The pool() function will get a list of services to pool, in the specific case the jeena raised, it will only pool the service that was pooled already before the script started (that is the jobrunner service) and leave the videoscaler service depooled (correctly). However it calls the _verify_status() function that has no such knowledge of previous state and relies only on the lvs uris passed on the command line.

Let me see if I can fix that easily.

I think we should pool all servers back to all pools, and lower the weight of those we originally wanted in one pool, until we fix the restart script properly.
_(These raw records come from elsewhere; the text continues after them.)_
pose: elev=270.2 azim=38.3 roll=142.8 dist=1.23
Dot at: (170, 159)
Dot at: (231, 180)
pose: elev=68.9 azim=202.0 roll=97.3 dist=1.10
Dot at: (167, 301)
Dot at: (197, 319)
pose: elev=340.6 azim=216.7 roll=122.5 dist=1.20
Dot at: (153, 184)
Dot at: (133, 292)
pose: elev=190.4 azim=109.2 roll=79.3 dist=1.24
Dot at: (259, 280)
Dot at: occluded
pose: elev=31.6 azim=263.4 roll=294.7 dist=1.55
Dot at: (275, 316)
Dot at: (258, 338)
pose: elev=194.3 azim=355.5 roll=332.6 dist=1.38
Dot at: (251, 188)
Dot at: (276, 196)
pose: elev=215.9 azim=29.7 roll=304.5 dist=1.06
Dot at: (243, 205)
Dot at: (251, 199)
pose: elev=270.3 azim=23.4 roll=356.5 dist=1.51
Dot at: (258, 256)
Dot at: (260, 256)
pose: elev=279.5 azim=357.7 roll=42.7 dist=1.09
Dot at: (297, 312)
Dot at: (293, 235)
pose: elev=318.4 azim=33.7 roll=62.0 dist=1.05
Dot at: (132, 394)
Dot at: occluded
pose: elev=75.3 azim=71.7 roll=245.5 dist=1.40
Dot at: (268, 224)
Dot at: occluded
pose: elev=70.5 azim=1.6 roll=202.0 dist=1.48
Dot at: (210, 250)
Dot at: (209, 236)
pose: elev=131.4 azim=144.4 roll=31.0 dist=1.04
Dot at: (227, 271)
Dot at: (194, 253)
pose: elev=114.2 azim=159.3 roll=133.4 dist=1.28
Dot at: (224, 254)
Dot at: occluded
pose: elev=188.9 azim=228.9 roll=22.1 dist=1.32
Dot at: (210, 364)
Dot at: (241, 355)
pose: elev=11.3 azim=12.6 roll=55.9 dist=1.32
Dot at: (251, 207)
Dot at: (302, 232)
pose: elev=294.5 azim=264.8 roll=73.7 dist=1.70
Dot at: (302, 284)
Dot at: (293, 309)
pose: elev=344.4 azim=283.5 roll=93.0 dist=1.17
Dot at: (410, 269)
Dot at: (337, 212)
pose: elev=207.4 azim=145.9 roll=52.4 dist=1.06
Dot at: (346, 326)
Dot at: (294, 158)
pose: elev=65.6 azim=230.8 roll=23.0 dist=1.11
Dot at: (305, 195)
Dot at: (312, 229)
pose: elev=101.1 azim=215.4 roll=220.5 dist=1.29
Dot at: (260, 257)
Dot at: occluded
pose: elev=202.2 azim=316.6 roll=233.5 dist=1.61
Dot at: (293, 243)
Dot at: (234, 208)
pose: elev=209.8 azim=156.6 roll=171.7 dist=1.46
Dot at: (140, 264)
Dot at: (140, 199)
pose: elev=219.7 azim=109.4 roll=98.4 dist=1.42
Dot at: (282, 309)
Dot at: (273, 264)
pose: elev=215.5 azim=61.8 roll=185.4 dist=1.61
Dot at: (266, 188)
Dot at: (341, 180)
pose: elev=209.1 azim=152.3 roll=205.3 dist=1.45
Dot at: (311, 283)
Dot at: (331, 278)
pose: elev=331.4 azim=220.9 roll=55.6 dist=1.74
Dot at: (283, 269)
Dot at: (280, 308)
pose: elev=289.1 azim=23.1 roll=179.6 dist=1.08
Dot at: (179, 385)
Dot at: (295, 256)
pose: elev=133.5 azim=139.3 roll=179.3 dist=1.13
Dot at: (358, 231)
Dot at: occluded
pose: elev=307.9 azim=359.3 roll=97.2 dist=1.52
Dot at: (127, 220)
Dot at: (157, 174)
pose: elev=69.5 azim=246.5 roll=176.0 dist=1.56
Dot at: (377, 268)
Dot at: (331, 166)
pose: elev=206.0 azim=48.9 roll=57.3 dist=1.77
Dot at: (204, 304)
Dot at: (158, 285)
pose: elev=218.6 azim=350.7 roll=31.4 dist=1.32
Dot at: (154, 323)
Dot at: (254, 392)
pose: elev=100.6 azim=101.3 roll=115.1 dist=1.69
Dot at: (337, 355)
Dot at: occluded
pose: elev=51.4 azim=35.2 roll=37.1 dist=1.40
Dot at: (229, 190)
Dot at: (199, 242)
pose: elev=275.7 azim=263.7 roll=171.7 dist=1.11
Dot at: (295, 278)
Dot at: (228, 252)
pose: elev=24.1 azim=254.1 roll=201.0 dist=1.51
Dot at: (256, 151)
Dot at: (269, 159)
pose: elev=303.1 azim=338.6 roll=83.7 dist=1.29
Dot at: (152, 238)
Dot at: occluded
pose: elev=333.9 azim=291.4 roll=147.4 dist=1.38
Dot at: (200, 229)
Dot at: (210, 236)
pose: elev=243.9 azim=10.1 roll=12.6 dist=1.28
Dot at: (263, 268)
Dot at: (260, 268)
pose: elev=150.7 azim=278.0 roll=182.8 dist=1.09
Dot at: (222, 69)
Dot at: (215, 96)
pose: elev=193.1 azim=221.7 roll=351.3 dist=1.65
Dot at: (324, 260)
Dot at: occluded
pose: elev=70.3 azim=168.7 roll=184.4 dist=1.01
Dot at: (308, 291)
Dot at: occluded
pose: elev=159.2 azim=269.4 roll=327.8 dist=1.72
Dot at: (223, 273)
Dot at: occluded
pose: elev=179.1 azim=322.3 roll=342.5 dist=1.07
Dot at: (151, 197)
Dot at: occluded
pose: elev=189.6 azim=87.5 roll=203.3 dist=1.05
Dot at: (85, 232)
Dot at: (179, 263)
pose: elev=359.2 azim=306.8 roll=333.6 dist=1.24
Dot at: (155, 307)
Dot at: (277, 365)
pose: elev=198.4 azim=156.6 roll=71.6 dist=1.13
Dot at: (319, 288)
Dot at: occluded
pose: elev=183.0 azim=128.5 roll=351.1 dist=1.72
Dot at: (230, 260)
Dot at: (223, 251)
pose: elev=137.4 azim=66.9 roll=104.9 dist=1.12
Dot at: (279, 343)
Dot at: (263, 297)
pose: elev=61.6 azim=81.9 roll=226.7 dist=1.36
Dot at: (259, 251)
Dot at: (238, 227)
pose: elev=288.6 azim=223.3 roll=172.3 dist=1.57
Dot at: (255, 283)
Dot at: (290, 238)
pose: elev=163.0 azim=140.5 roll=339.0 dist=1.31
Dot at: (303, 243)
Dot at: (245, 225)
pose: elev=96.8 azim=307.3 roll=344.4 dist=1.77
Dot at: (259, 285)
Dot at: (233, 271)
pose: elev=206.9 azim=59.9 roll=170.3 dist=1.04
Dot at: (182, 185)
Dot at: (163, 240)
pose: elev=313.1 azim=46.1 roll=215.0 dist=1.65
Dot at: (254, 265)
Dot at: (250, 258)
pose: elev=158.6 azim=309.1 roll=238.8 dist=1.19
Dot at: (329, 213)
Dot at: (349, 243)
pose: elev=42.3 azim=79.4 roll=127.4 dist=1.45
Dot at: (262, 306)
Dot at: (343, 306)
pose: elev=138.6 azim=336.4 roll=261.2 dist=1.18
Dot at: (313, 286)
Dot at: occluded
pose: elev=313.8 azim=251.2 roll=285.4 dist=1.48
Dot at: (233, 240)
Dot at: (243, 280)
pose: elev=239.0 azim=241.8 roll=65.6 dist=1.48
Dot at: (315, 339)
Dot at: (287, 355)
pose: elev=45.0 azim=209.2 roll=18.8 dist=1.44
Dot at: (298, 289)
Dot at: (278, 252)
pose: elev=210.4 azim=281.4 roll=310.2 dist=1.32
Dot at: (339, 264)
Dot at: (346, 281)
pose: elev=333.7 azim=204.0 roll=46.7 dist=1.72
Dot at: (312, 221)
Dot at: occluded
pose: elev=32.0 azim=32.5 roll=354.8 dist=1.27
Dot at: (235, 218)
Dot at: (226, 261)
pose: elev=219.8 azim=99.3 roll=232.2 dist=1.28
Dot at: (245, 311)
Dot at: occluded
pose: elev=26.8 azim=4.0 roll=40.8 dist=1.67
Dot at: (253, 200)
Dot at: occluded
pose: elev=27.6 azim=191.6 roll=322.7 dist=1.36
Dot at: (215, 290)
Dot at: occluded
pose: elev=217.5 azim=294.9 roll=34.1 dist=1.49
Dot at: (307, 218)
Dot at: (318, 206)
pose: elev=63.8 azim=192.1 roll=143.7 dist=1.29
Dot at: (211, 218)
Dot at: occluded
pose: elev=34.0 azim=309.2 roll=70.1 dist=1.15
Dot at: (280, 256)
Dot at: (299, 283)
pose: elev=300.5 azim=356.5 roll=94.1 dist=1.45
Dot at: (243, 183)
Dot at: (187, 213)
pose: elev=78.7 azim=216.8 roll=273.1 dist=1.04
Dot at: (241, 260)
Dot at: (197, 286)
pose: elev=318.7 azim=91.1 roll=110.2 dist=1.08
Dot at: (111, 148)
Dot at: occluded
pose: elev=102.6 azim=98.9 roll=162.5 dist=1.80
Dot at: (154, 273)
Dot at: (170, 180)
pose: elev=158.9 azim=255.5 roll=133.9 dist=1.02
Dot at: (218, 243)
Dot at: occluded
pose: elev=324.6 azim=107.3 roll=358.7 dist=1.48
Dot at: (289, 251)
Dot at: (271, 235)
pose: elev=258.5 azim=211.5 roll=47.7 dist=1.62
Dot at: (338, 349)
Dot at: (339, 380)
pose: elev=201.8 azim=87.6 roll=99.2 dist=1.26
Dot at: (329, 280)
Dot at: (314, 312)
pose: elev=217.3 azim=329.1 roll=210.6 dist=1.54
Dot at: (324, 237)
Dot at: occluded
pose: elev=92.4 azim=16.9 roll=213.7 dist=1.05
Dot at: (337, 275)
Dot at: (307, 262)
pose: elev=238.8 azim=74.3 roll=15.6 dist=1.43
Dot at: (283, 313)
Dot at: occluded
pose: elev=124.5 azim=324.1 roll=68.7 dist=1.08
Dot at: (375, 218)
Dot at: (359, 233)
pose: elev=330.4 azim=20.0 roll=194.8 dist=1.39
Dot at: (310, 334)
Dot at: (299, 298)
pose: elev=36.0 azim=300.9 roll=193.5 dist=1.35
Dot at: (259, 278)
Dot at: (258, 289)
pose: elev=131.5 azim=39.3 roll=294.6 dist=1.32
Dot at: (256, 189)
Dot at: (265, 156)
Change 682619 had a related patch set uploaded (by Alexandros Kosiaris; author: Alexandros Kosiaris):

[operations/puppet@production] safe-service-restart: Only verify in scope services

https://gerrit.wikimedia.org/r/682619

So, the crux of the issue is at those 2 functions below

def pool(self, pooled):
    """Pool a list of services"""
    try:
        for obj in pooled:
            obj.update({"pooled": "yes"})
        self._verify_status(True)
        return True 
    except (BackendError, PoolStatusError) as e:
        logger.error("Error depooling the servers: %s", e)
        return False

def _verify_status(self, want_pooled):
    if want_pooled:
        desired_status = "enabled/up/pooled"
    else:
        desired_status = "disabled/*/not pooled"
    for baseurl in self.lvs_uris:
        parsed = parse.urlparse(baseurl)
        url = "{baseurl}/{fqdn}".format(baseurl=baseurl, fqdn=self.fqdn)
        # This will raise a PoolStatusError
        logger.debug("Now verifying %s", url) 
        self._fetch_retry(url, want_pooled, parsed, desired_status)

The pool() function will get a list of services to pool, in the specific case the jeena raised, it will only pool the service that was pooled already before the script started (that is the jobrunner service) and leave the videoscaler service depooled (correctly). However it calls the _verify_status() function that has no such knowledge of previous state and relies only on the lvs uris passed on the command line.

Let me see if I can fix that easily.

I think we should pool all servers back to all pools, and lower the weight of those we originally wanted in one pool, until we fix the restart script properly.

Yeah, that could work. Overall it might indeed be better to play with weights instead of actual pool/depool status. It's probably a fine stopgap until mediawiki makes it to k8s which will make most of this discussion moot.

That being said, I did try a quick solution at least to the bug that @jeena mentioned, see https://gerrit.wikimedia.org/r/682619

Change 684287 had a related patch set uploaded (by Giuseppe Lavagetto; author: Giuseppe Lavagetto):

[operations/puppet@production] safe-service-restart: only verify pooled services

https://gerrit.wikimedia.org/r/684287

Change 681676 abandoned by Effie Mouzeli:

[operations/puppet@production] (WIP) conftool: improve safe-service-restart multiple cluster support

Reason:

https://gerrit.wikimedia.org/r/681676

Change 684287 merged by Giuseppe Lavagetto:

[operations/puppet@production] safe-service-restart: only verify pooled services

https://gerrit.wikimedia.org/r/684287

Removing SRE, has already been triaged to a more specific SRE subteam

Joe claimed this task.
Joe moved this task from Backlog to Done on the SRE-Sprint-Week-Sustainability-March2023 board.